Reuters - 25/06/09
Reuters - 25/06/09

Coreógrafo: Jackson estava mal dias antes da morte

Distrito de Los Angeles faz audiência preliminar para avaliar se Murray deve ser julgado por morte do astro

Linda Deutsch, da Associated Press com Reuters

04 de janeiro de 2011 | 20h28

Michael Jackson se via doente e em más condições seis dias antes de morrer e se retirou mais cedo dos ensaios, disse nesta terça-feira, 4, a um juiz o coreógrafo e produtor Kenny Ortega, a última pessoa que trabalhou com o Rei do Pop na turnê que nunca se concretizou.

 

Ortega, que ao ver que Jackson não parecia bem lhe recomendou ir mais cedo para casa, declarou que na manhã seguinte o chamaram na mansão do artista, onde o doutor Conrad Murray lhe disse que não buscou se comportar como o médico ou o psquiatra de Jackson.

 

Murray sugeriu que não mandou Jackson de volta à casa porque ele estava bem emocional e fisicamente, declarou Ortega.

 

O coreógrafo apresentou seu testemunho durante uma audiência preliminar para determinar se Murray, o médico pessoal do cantor, será julgado por homicídio involuntário.

 

O vice-promotor do distrito de Los Angeles, David Walgren, abriu a sessão dizendo que Jackson já estava morto quando Murray pediu ajuda e que o médico tentou ocultar que havia administrado um potente anestésico propofol ao astro do pop, pedindo a um segurança que fizesse algumas coisas antes de chamar os paramédicos.

 

Ortega, que logo dirigiu o filme sobre o concerto de Jackson This Is It com material gravado durante os preparativos, declarou que Jackson estava de bom humor na maioria dos ensaios, emocionado pelos avanços que haviam conseguido parra a série de concertos em Londres.

 

Nos dias anteriores a sua morte, declarou, Jackson lhe disse que não havia nada com que se preocupar e lhe deu um grande abraço.

 

Ortega disse que começou a se preocupar em 19 de junho de 2009 quando Jackson chegou a ensaiar Staples Center.

 

"Não estava nada bem.
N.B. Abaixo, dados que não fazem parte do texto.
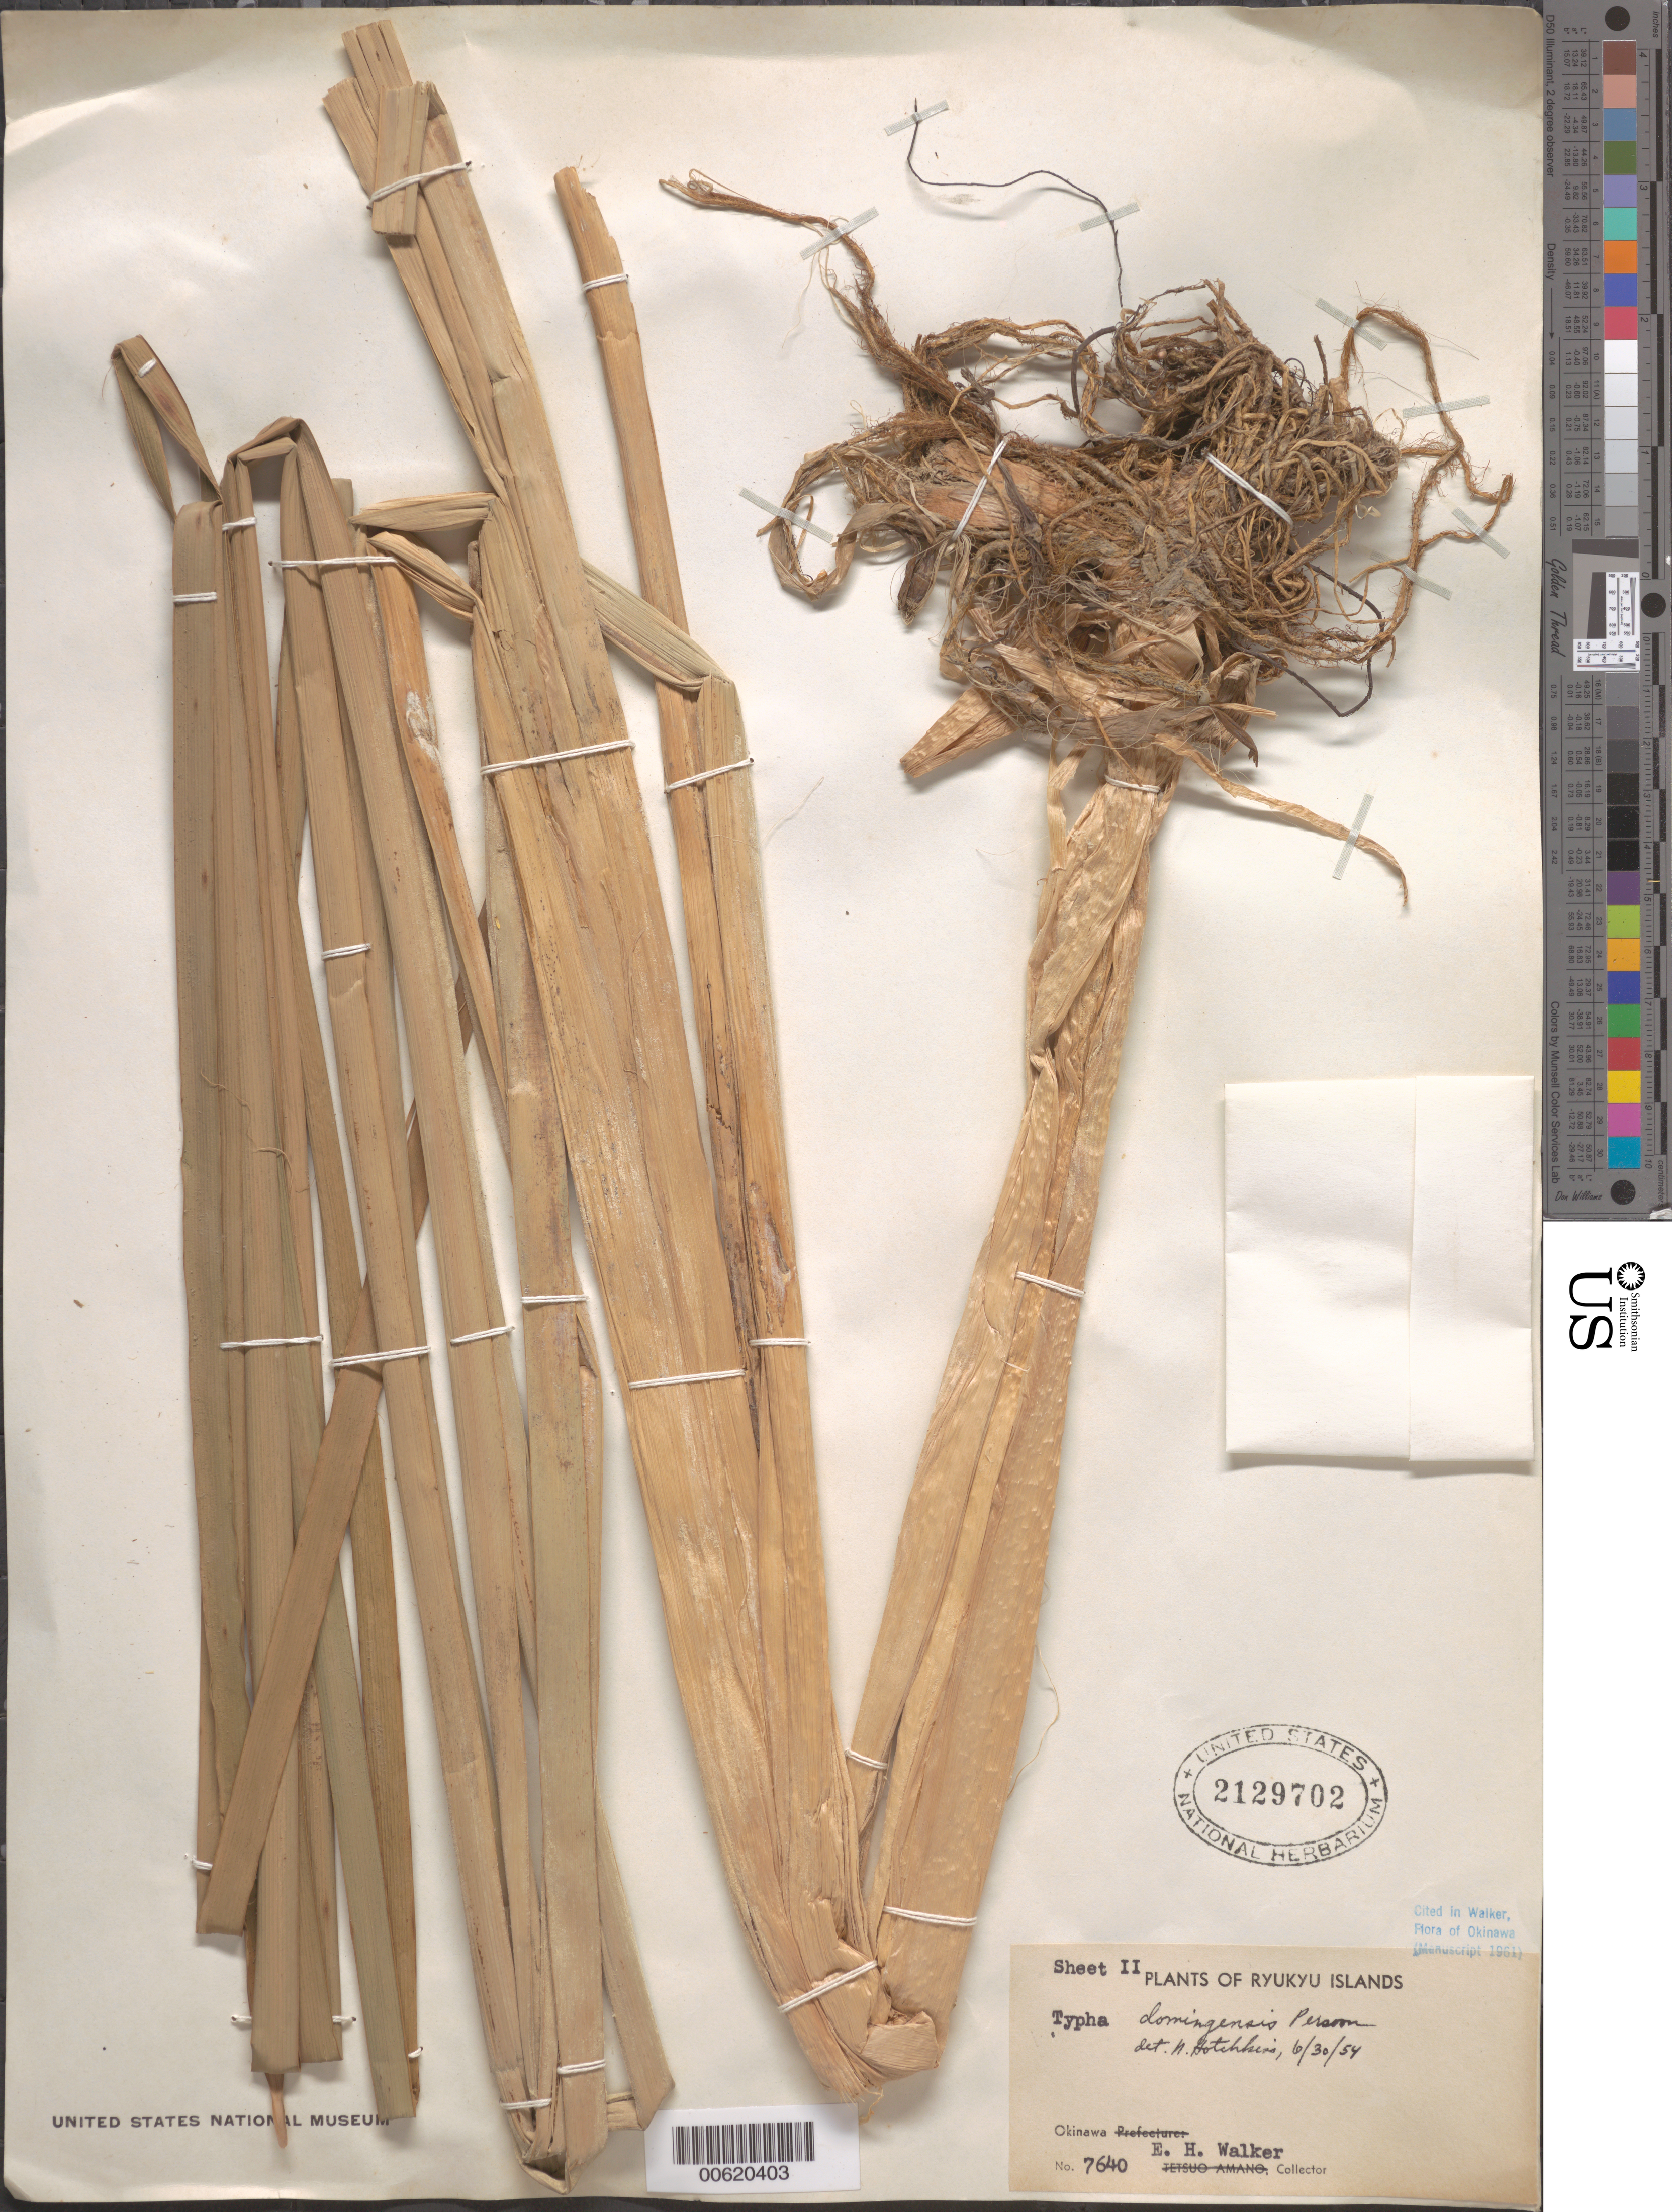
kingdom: Plantae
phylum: Tracheophyta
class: Liliopsida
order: Poales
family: Typhaceae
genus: Typha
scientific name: Typha domingensis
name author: Pers.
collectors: E. H. Walker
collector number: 7640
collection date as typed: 10 Dec 1953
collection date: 1953-12-10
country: Japan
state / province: Okinawa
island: Okinawa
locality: Near Saion Forest Nursey, Naha [Okinawa Is.]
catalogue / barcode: US 2129702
Estava gelado e falava baixinho... Não estava em condições de ensaiar", expressou Ortega.

 

Walgren, no entanto, disse a princípio de sua investigação que Jackson havia tido um ensaio "fantástico" dois dias antes de morrer e estava pronto para viajar a Londres nos próximos dias.

O cantor morreu em 25 de junho. As autoridades argumentam que Murray lhe proporcionou uma dose letal de propofol e outros sedativos no quarto da mansão que Jackson havia alugado.

 

"As evidências demonstrarão através da declaração de especialistas, que de qualquer forma, Michael Jackson já estava morto no quarto da North Carrolwood, 100, antes da chegada dos paramédicos", disse Walgren.

 

Murray, médico com consultórios em Houston e Las Vegas, foi contratado para tratar de Jackson antes de uma série de concertos em Londres, que deveriam começar em julho.

 

Os promotores acreditam que Murray administrou uma overdose de propofol. Na audiência preliminar, que vai oferecer provas para avançar essa teoria, um juiz irá determinar se os fatos são suficientes para trazer Murray a julgamento, possivelmente diante de um júri.

 

Murray admitiu ter dado propofol a Jackson, mas não se confessou culpado da acusação.

 

Em uma audiência separada na semana passada, Walgren disse que a promotoria acredita que a defesa vai alegar que Jackson pode ter morrido ao injetar o propofol em si mesmo.

 

Os promotores esperam chamar até 30 testemunhas para depor na audiência preliminar.

 

Após as declarações de abertura, Walgren chamou um colaborador de Jackson, Kenny Ortega, para depor. Na audiência estavam a mãe de Jackson, Katherine, sua irmã La Toya e irmão Jackie.

 

Especialistas acreditam que o juiz levará o caso a julgamento.